### [QUOTED PASSAGE]
Nicknames in sports are nothing new.

 

George Herman Ruth is best known as Babe. Pete Maravich sounded a little pedestrian. But watch him drain bombs from 30 feet and you’ll understand why they called him “Pistol Pete.” The name Julius Erving appears rather refined, like a man of science. Perhaps that’s why on the basketball court, he was known as “Dr. J.” Fans dubbed Reggie Jackson “Mr. October” after his heroics in post-season play.

 

But no one assigns nicknames to athletes like ESPN’s Chris Berman.

 

And no one does it with such flair.

 

In Berman’s world, little-used Cincinnati Bengals running back Eric Bieniemy became Eric “Sleeping With” Bieniemy. Houston Astros pitcher Jim Deshaies morphed into Jim “Two Silhouettes On” Deshaies. And who can forget Baltimore Orioles outfielder John “Tonight Let It Be” Lowenstein?

 

So what if Berman covered Congress? And his highlight reels weren’t filled with ballplayers, but lawmakers?

 

Here’s a lighthearted stab at some monikers Berman might concoct for Capitol Hill.

 

Without question, there would be the puns. Simple layups. Rep. Neil Abercrombie (D-HI) “And Fitch.” Rep. Ed “Rolls” Royce (R-CA).” Rep. Melissa “L.L.” Bean (D-IL). Rep. Tammy Baldwin “Piano” (D-WI).

 

Popular culture might inspire other names.

 

I wonder what Billy Ray Cyrus would think if Rep. Todd Akin (R-MO) goes country and becomes Todd Akin “Breaky Heart?”

 

Keeping with the musical theme, The Royal Guardsmen might redo their 1966 hit “Snoopy and the Red” Baron Hill (D-IN).

 

I’m certain Rep. Roscoe Bartlett (R-MD) is used to references to the sheriff on the Dukes of Hazard when people call him Roscoe “P. Coltrane” Bartlett. There’s Jerry “Abbott and” Costello (D-IL). Rep. Phil “The Tortoise and the” Hare (D-IL). And Rep. Ted “Edgar Allan” Poe (R-TX).

 

I don’t know what insurance Rep. Jason Altmire (D-PA) carries. But for the purposes of this exercise, he’s Jason “You’re In Good Hands With” Altmire.

 

Better hope that Rep. Suzanne Kosmas (D-FL) is a fan of Seinfeld. She’ll be Suzanne Kosmas “Kramer.”

 

Keeping with the sit-com theme, I’m certain Red Foxx would appreciate the Cash for Clunkers program with Rep. Sander “And Son” Levin (D-MI).

 

And when you trade in that clunker, you could drive off the lot in a new Rep. Mike Honda (D-CA) “Accord” or a  Rep. Michael Arcuri (D-NY) “Integra.”

 

But please read the fine print. This offer is Rep. Allen Boyd “Where Prohibited” (D-FL).

### [GIVEN RECORDS]
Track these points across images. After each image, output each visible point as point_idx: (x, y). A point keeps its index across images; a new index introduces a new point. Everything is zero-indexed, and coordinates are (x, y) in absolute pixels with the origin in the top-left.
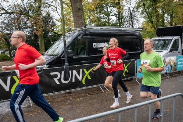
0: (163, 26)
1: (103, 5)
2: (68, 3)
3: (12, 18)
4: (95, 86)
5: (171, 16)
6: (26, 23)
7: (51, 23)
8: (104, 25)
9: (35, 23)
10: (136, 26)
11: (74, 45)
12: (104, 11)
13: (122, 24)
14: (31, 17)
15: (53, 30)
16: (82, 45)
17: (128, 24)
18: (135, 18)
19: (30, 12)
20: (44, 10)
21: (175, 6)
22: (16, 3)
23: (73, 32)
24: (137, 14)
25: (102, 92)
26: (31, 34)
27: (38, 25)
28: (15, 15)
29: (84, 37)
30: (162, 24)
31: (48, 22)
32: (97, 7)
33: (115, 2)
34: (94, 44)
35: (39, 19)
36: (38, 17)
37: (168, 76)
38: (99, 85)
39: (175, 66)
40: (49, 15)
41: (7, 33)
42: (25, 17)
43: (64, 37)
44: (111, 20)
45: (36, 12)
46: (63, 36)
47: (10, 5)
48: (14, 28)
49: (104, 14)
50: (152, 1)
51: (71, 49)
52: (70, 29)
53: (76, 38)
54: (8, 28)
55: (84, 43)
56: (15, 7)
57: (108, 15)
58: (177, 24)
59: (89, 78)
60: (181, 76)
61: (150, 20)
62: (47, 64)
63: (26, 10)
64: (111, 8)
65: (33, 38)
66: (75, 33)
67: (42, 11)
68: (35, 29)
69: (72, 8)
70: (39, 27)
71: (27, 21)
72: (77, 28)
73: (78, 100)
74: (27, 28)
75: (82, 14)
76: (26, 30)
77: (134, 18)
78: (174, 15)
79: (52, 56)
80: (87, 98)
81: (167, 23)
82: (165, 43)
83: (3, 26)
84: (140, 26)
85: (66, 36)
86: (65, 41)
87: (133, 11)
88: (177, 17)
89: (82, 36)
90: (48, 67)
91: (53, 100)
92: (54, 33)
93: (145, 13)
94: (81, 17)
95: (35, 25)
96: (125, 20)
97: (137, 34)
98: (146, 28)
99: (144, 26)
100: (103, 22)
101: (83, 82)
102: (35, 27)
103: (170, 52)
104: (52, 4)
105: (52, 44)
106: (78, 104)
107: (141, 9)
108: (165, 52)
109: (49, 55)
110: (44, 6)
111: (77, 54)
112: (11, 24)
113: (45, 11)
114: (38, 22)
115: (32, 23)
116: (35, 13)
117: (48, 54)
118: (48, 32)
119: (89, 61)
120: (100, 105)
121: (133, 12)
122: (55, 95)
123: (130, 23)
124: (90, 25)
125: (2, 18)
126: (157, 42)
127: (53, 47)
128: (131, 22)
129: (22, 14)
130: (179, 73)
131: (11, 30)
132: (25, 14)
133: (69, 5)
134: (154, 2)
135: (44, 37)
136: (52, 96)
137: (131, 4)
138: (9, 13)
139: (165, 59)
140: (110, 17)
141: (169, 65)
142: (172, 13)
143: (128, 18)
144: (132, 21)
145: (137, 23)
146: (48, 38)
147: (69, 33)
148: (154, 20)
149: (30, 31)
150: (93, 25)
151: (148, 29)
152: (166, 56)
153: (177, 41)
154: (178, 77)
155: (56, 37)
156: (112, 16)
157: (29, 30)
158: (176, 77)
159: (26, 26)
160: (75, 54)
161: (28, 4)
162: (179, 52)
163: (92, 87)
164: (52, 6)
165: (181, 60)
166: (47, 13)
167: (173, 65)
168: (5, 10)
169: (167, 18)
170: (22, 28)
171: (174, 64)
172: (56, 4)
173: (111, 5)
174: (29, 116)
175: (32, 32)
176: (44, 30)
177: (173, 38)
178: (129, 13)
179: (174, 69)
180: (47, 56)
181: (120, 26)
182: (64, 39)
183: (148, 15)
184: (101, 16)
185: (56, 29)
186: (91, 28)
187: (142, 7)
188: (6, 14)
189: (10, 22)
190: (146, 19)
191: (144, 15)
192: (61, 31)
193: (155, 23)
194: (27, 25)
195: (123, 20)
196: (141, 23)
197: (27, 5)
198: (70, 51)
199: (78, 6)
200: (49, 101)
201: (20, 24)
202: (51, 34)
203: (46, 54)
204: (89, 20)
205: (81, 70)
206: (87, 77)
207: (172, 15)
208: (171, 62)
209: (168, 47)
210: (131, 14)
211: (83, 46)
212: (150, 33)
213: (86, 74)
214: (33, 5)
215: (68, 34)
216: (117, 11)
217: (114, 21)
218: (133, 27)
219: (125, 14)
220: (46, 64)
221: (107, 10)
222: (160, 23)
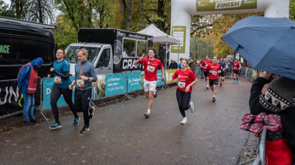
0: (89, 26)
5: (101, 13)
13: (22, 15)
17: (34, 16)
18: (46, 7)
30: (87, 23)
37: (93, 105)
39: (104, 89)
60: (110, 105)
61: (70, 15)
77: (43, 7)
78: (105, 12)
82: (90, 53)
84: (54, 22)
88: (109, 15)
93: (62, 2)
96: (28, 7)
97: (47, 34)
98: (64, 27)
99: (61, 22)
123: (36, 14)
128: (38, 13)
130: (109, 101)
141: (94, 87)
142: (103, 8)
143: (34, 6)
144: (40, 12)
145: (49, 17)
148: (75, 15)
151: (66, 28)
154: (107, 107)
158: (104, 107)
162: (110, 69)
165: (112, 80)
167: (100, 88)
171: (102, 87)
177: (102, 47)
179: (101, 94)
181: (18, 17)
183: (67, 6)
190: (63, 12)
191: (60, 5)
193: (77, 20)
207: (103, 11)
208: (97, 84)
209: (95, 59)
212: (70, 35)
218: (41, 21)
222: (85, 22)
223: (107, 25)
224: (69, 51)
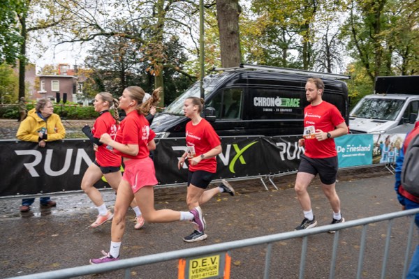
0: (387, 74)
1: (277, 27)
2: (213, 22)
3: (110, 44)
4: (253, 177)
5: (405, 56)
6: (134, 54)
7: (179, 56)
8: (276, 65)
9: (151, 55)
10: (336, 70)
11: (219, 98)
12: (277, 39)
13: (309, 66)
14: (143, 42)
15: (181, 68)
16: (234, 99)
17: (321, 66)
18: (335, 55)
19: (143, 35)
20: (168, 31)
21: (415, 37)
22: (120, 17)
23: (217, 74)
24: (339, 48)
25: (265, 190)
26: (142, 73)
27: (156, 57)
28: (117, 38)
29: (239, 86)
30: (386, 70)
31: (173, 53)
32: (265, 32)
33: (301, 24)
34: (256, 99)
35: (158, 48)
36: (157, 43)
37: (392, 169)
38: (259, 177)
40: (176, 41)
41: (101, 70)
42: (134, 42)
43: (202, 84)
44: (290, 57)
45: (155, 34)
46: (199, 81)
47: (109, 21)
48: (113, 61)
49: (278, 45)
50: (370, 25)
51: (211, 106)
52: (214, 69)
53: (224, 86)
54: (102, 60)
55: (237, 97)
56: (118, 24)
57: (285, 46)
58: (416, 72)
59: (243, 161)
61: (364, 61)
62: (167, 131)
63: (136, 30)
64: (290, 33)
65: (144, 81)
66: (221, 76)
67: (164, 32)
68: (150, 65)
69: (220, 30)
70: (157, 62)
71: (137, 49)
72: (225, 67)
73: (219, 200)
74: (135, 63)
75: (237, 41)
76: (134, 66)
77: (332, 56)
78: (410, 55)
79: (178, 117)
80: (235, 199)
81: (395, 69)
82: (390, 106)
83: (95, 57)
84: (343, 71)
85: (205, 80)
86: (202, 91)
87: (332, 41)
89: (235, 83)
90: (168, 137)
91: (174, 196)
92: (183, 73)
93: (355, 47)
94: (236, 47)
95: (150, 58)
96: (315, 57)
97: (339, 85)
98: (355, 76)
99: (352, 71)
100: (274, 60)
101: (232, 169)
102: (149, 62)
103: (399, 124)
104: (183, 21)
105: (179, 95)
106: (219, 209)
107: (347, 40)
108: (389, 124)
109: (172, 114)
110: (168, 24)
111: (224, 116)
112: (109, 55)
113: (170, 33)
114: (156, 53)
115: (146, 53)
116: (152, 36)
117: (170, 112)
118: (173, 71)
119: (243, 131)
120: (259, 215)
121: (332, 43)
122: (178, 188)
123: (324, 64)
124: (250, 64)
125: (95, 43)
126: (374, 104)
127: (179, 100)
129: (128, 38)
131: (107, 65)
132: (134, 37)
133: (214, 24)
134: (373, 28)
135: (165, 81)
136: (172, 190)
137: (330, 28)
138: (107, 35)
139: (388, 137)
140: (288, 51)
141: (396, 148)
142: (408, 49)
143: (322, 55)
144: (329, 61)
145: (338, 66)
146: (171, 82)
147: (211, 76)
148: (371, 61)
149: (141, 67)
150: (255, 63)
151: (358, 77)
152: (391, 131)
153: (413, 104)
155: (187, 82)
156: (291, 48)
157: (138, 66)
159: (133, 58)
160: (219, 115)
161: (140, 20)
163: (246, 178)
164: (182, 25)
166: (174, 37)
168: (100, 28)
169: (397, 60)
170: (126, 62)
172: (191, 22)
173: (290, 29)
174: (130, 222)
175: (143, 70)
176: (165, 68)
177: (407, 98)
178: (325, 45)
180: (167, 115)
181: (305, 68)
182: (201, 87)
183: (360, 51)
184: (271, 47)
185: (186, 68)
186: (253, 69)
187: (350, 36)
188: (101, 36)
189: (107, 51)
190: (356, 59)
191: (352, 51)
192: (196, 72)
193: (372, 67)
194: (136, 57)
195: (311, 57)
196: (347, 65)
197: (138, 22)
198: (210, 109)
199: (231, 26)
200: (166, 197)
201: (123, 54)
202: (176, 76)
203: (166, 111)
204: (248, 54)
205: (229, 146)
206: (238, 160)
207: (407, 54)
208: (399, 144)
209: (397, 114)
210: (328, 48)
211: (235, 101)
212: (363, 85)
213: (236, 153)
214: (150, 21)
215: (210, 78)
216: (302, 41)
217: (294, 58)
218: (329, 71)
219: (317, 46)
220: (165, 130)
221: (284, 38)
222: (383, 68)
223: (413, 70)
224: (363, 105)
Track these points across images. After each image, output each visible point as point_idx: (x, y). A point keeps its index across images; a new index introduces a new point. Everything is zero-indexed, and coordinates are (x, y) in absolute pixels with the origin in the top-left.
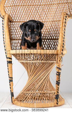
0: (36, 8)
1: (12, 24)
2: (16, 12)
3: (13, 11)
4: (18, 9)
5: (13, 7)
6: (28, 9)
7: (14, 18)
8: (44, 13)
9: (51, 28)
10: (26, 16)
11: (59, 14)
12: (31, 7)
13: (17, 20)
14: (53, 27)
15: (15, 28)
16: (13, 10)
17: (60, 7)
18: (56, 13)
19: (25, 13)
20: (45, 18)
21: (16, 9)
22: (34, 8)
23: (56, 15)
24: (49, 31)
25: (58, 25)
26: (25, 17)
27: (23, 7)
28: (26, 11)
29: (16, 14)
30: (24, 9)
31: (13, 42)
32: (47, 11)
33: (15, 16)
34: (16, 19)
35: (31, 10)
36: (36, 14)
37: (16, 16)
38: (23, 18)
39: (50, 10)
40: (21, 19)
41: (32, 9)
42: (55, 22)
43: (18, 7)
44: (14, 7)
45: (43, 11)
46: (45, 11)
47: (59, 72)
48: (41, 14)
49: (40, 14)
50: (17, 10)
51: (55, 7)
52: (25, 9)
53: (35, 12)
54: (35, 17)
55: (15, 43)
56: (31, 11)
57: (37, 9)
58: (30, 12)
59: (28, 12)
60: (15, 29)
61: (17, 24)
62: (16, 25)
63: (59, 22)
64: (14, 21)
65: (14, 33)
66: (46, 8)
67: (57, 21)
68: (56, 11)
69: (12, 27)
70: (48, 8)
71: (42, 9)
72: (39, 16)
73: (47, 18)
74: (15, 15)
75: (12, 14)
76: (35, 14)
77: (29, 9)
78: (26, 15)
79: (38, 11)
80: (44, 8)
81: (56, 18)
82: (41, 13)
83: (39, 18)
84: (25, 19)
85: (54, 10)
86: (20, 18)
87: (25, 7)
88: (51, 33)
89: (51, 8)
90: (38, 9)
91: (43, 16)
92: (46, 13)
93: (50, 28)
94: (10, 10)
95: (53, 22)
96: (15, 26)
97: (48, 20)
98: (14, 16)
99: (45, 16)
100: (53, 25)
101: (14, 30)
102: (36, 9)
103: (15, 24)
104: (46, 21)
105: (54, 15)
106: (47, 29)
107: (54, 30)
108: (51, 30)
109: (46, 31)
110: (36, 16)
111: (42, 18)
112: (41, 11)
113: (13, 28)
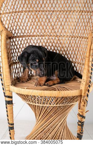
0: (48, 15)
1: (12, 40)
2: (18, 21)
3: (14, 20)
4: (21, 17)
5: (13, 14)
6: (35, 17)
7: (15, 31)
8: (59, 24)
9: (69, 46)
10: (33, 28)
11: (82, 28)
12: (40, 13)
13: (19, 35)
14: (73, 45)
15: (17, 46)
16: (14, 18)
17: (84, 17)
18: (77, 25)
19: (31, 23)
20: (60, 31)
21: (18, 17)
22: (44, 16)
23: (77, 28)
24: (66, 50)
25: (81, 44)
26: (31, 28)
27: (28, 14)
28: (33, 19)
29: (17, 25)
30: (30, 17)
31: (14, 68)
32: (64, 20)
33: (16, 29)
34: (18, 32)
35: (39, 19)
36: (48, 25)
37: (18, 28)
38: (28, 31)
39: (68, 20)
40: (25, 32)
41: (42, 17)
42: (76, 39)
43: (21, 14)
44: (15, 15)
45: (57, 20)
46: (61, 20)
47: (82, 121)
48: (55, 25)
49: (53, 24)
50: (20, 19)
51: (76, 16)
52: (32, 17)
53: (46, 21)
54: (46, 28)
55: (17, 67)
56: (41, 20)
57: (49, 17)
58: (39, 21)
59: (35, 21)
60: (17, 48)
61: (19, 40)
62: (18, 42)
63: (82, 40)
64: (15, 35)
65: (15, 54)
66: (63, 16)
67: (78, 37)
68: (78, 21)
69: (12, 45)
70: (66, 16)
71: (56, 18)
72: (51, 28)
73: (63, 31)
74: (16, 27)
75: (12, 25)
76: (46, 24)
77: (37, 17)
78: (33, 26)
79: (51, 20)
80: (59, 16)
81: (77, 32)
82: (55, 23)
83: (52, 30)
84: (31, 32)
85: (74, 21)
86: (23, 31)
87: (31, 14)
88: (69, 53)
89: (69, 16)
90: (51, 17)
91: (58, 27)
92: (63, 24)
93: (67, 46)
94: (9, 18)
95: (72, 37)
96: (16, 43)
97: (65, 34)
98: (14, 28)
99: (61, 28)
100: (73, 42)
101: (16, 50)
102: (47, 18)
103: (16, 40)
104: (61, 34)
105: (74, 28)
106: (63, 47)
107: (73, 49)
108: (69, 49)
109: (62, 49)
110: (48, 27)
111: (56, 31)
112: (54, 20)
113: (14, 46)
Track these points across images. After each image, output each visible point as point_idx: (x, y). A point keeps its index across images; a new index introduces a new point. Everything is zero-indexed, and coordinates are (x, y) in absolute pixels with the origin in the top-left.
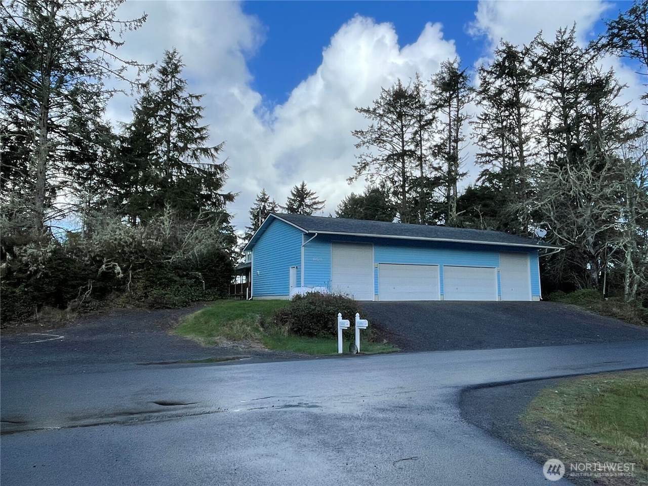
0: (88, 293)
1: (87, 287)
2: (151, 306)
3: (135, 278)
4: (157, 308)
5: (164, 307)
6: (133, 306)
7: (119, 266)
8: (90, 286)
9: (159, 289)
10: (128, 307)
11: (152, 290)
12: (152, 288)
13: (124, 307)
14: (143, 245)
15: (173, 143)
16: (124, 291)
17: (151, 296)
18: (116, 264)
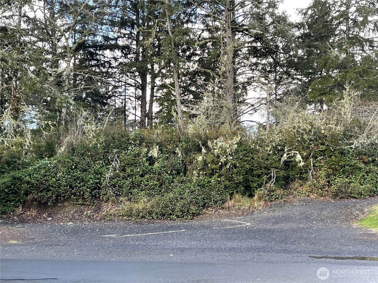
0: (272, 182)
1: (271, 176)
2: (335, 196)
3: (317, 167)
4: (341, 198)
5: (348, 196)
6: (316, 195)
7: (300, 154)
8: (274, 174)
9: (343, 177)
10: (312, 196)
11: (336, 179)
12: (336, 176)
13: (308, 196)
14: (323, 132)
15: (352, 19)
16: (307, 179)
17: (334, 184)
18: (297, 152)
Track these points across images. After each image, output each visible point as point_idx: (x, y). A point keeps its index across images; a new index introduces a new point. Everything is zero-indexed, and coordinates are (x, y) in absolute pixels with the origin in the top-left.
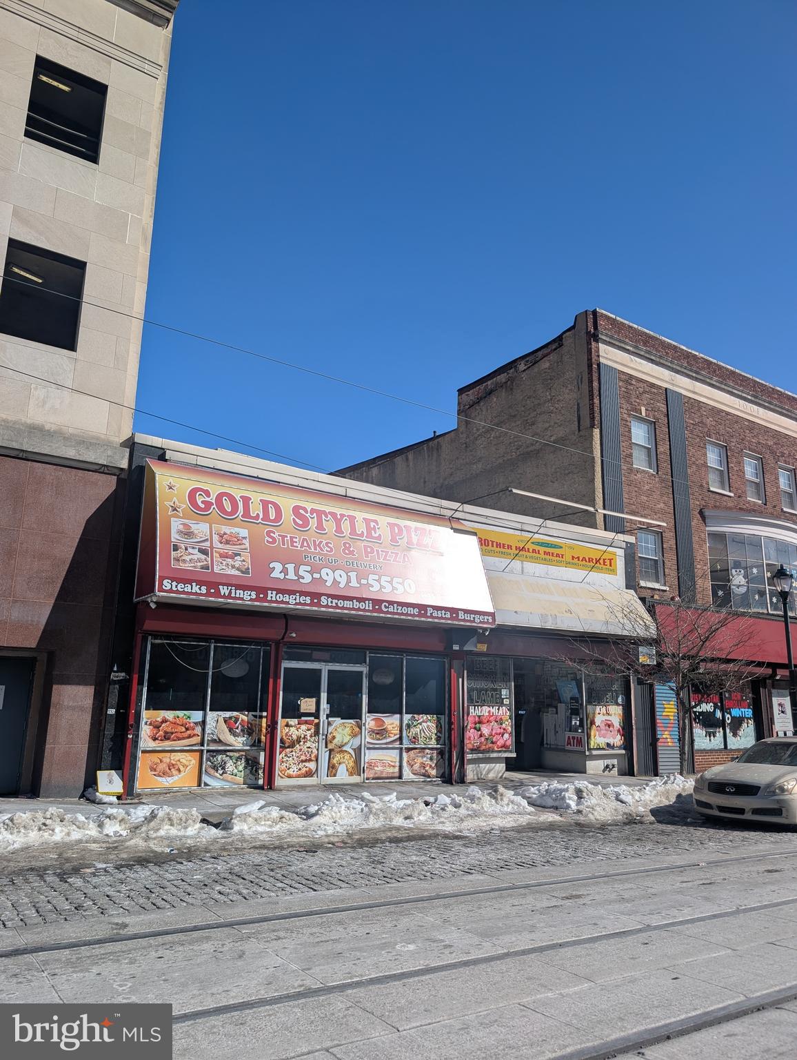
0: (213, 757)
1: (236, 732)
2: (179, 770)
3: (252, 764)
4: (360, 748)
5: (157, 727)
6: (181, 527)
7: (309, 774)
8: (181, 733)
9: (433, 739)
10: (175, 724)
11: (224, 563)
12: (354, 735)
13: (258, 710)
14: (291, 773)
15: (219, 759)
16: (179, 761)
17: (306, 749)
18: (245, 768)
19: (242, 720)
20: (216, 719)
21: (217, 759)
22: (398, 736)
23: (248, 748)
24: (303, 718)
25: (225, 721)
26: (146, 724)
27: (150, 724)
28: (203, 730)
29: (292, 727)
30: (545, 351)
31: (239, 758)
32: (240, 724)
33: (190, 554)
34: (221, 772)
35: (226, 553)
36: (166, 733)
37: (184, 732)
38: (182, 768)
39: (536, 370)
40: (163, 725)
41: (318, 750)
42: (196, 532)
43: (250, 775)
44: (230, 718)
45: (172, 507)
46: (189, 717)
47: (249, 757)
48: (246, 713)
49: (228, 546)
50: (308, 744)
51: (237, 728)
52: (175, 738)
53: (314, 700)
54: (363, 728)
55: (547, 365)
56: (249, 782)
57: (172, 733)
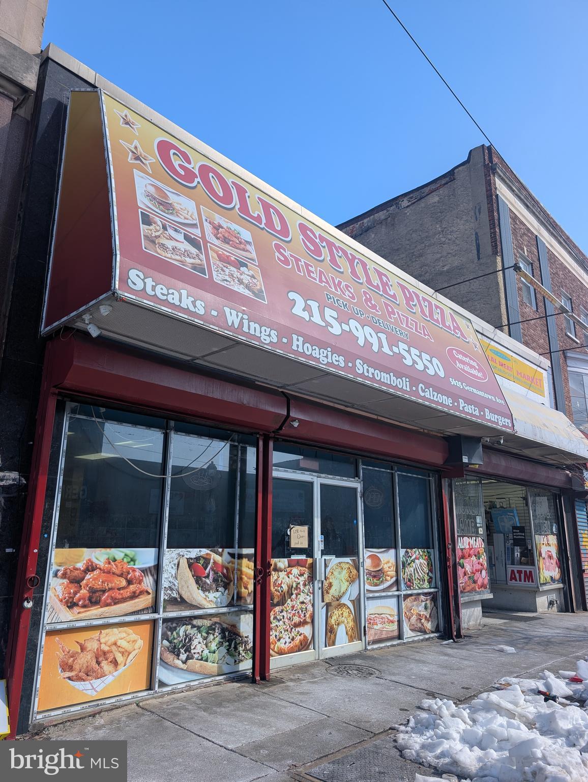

### [ACTIVITY 1]
Return the passage of the congressional nicknames piece that begins at the words "In Berman’s world, little-used" and stops after the words "for Capitol Hill.", copied word for word.
### [ACTIVITY 2]
Please output as a numbered list the lines of the listing, beginning at its first line and stopping after the line that contains "56: (15, 7)", with blank lines left out. Leave the pictures out of the answer.
The congressional nicknames piece and the listing have nothing to do with each other.

### [SOLUTION 1]
In Berman’s world, little-used Cincinnati Bengals running back Eric Bieniemy became Eric “Sleeping With” Bieniemy. Houston Astros pitcher Jim Deshaies morphed into Jim “Two Silhouettes On” Deshaies. And who can forget Baltimore Orioles outfielder John “Tonight Let It Be” Lowenstein?

 

So what if Berman covered Congress? And his highlight reels weren’t filled with ballplayers, but lawmakers?

 

Here’s a lighthearted stab at some monikers Berman might concoct for Capitol Hill.

### [SOLUTION 2]
1. Track these points across images. After each image, output each visible point as point_idx: (x, y). A point keeps its index across images; a new index introduces a new point. Everything is zero-indexed, and coordinates are (x, y) in absolute pixels with the origin in the top-left.
2. 0: (163, 26)
3. 1: (103, 5)
4. 2: (68, 3)
5. 3: (12, 18)
6. 4: (95, 86)
7. 5: (171, 16)
8. 6: (26, 23)
9. 7: (51, 23)
10. 8: (104, 25)
11. 9: (35, 23)
12. 10: (136, 26)
13. 11: (74, 45)
14. 12: (104, 11)
15. 13: (122, 24)
16. 14: (31, 17)
17. 15: (53, 30)
18. 16: (82, 45)
19. 17: (128, 24)
20. 18: (135, 18)
21. 19: (30, 12)
22. 20: (44, 10)
23. 21: (175, 6)
24. 22: (16, 3)
25. 23: (73, 32)
26. 24: (137, 14)
27. 25: (102, 92)
28. 26: (31, 34)
29. 27: (38, 25)
30. 28: (15, 15)
31. 29: (84, 37)
32. 30: (162, 24)
33. 31: (48, 22)
34. 32: (97, 7)
35. 33: (115, 2)
36. 34: (94, 44)
37. 35: (39, 19)
38. 36: (38, 17)
39. 37: (168, 76)
40. 38: (99, 85)
41. 39: (175, 66)
42. 40: (49, 15)
43. 41: (7, 33)
44. 42: (25, 17)
45. 43: (64, 37)
46. 44: (111, 20)
47. 45: (36, 12)
48. 46: (63, 36)
49. 47: (10, 5)
50. 48: (14, 28)
51. 49: (104, 14)
52. 50: (152, 1)
53. 51: (71, 49)
54. 52: (70, 29)
55. 53: (76, 38)
56. 54: (8, 28)
57. 55: (84, 43)
58. 56: (15, 7)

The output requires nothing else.